Is ‘Hybrid Meat’ The Key To Consumer Acceptance Of Cultivated Animal Products?

Combining cultivated and plant-based meat is unlikely to be the key to consumers craving slaughter-free protein


4 Minutes Read

a person cutting a meat steak Many consumers have expressed reluctance to try cultivated meat products - Media Credit: Adobe Stock

Cultivated meat (also referred to as cultured and clean meat) is being hailed by those in the sector as the future of sustainable food.

Animal agriculture is catastrophic for the environment, responsible for at least 14.5 percent of global greenhouse gas emissions. It’s also a public health risk, as factory farming is linked to an increased likelihood of future pandemics. These issues combined make it clear that a move away from meat is essential, and cultivated meat has been heralded as the answer. 

Currently, it is only available in Singapore, and has yet to be approved in any other countries. Lengthy regulatory approval processes and consumer wariness look to be hard-to-overcome obstacles for its continued growth. 

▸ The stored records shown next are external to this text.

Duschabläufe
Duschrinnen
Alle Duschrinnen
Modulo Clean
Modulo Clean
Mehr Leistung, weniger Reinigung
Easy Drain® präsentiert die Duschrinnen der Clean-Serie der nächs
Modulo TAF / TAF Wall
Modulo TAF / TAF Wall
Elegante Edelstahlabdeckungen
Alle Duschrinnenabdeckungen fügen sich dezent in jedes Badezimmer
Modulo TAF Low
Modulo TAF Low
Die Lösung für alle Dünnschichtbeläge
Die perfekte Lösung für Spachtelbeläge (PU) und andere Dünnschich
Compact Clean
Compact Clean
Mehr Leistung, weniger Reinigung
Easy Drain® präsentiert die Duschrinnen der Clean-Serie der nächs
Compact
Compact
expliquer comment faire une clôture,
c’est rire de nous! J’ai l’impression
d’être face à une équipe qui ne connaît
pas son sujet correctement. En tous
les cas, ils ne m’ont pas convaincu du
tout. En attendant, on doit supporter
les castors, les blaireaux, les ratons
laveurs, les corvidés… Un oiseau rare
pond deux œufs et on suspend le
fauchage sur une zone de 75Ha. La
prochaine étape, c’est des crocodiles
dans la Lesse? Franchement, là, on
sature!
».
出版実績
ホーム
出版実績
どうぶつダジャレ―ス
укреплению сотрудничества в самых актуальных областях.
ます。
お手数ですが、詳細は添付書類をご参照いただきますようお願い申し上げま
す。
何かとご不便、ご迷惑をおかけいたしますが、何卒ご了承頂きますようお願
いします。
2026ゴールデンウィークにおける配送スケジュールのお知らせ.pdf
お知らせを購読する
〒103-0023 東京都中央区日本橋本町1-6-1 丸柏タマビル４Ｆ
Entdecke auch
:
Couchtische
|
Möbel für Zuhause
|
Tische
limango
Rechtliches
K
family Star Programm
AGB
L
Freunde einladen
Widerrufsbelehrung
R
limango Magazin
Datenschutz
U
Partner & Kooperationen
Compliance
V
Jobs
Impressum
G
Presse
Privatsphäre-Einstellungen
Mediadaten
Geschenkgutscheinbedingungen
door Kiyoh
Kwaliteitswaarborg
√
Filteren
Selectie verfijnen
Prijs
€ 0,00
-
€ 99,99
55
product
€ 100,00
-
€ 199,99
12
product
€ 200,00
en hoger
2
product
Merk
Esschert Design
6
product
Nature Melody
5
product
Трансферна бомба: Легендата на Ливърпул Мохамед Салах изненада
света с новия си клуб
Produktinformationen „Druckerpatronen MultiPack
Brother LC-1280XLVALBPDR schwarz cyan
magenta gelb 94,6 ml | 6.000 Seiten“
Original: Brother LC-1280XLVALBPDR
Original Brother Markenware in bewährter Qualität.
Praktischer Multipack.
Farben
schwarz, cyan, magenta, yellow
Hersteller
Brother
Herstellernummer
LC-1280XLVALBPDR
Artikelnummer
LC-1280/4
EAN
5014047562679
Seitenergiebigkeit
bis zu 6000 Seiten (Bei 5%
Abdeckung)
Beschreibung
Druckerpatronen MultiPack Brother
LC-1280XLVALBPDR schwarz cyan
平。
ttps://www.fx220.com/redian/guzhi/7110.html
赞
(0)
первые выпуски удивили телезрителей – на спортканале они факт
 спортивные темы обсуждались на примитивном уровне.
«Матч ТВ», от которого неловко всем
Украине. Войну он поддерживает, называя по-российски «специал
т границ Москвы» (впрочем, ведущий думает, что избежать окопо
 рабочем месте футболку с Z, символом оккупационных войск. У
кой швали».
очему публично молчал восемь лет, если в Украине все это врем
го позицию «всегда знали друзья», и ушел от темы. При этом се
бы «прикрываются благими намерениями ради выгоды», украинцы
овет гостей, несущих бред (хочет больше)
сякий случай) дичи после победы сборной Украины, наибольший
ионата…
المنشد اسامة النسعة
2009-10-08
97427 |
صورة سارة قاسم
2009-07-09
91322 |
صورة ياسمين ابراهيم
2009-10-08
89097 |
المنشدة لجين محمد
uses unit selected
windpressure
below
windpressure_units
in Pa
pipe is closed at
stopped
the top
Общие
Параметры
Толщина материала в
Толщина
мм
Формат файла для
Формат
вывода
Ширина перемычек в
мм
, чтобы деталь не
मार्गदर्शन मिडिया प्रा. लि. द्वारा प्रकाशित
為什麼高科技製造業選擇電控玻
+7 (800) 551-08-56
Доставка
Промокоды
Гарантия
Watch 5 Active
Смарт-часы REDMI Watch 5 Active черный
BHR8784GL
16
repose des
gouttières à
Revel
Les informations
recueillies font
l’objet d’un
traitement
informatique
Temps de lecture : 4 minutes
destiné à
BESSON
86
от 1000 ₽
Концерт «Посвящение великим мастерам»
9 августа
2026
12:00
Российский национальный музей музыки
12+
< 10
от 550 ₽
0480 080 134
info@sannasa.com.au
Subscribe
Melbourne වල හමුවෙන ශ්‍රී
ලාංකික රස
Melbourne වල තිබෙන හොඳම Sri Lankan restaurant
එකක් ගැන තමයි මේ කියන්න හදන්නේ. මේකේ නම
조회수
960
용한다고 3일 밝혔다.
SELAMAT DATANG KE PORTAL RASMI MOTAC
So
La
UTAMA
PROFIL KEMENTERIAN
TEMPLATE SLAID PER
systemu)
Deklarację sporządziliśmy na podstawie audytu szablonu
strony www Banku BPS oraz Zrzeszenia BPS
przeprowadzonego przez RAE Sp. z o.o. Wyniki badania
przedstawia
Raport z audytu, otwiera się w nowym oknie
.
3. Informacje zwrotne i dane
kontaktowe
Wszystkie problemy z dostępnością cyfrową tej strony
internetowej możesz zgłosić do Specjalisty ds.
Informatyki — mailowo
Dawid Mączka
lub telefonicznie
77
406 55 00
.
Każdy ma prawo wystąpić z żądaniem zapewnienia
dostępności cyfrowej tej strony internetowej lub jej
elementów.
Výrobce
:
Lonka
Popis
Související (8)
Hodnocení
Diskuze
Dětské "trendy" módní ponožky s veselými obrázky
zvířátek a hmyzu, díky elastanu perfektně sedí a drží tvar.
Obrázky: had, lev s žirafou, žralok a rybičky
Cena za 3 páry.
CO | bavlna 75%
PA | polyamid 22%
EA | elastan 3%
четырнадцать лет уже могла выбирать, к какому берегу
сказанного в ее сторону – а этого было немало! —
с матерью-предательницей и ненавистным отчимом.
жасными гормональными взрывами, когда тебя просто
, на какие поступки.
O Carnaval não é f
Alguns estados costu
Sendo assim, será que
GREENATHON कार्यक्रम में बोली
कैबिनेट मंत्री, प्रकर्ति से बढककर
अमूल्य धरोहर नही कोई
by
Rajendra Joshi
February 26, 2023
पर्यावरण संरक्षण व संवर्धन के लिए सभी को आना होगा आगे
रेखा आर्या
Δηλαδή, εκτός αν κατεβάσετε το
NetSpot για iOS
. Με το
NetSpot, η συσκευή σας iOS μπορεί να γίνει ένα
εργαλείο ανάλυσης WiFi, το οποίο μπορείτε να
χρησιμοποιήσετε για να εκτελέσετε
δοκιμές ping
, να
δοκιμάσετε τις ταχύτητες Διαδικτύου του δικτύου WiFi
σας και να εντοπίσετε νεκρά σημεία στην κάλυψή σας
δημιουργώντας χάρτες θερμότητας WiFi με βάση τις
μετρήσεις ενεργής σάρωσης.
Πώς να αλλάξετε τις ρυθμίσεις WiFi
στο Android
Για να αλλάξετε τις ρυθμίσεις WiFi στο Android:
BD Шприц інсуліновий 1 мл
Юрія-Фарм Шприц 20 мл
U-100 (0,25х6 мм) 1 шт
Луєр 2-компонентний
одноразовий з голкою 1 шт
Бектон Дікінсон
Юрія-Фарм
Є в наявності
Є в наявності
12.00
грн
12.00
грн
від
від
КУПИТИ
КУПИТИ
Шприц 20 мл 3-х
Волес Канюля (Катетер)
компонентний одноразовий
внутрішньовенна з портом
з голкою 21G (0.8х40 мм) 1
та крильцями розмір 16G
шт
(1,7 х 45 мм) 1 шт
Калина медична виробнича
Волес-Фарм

As a way to gently usher cultured meat products into the food system, hybrid developments are being suggested. Created by blending plant-based protein with cultivated meat, the result is supposedly a cleaner, tastier meat product. It also requires no intensive animal agriculture or animal slaughter. 

American news publication Vox compares the move to the introduction of hybrid cars. It says that they eventually led to the accepted commercialization of fully electric vehicles. However, the success of hybrid meat will likely hinge on capturing a specific contingent of consumers who are already open to cultured developments. So, is it necessary?

How close to commercialization is cultivated meat?

The process of bringing cultured meat to consumers is not simple. While the production mechanics, which see single cells taken, supposedly painlessly, from animals and then grown in bioreactors to create meat products, is more widely understood, approvals have been slow to materialize.

To date, only Singapore has granted regulatory approval for the production and commercial sale of cultivated meat. Even then, it has only given permission for two chicken developments from one company, Eat Just. 

Despite rumors that the US would be following suit a year ago, with domestic cultivated interest Upside Foods building a large production facility in readiness, no approvals have been granted. Though President Biden appears to have recently given the green light for progression in his recent biotech-focused executive order.  

The EU has also been slow to support its burgeoning cultivated sector. This is the case despite it including major players such as the Netherlands’ Mosa Meat and France’s Gourmey.

a farmer looking at a group of cows
Adobe Stock Animal agriculture is a major contributor to the climate crisis

Aside from a lack of infrastructure in place to support global cultivated production, consumer perceptions could also stunt sector progress. 

Last year, an Australian study reported that 72 percent of diners are not willing to consider cultured meat yet. The findings are significant, as Australia is one of the biggest consumers of meat worldwide.

Why hybrid meat is probably not the answer

As a route to gain consumer acceptance of cultivated meat, hybrid products are not guaranteed success. Given that hesitation is largely predicated on a feeling that meat grown in bioreactors is less natural than that produced by slaughter, hybrid developments may face exactly the same consumer reluctance. It will also be subject to the same regulatory delays, meaning it won’t accelerate acceptance either.

These issues raise the question: is it worth developing hybrid products? Some manufacturers might claim that it will bolster flexitarian numbers. However, other observers have identified that standard hybrid products are already doing so.

Blending plant proteins with conventional meat to reduce the amount of animal protein in popular products such as burgers and sausages is witnessing a surge in popularity. 

The Guardian recently reported that such developments are seen as a healthy alternative to standard meat and tastier than straight-up vegan products. They are also hoped to be a gateway to increased flexitarianism and potentially, meat-free living for more people.

It might be best not to muddy the waters. Keep cultivated meat as an exciting but standalone new development that seeks to reduce the environmental impact of standard meat by up to 96 percent, and let hybrid and totally meat-free products take an alternative path.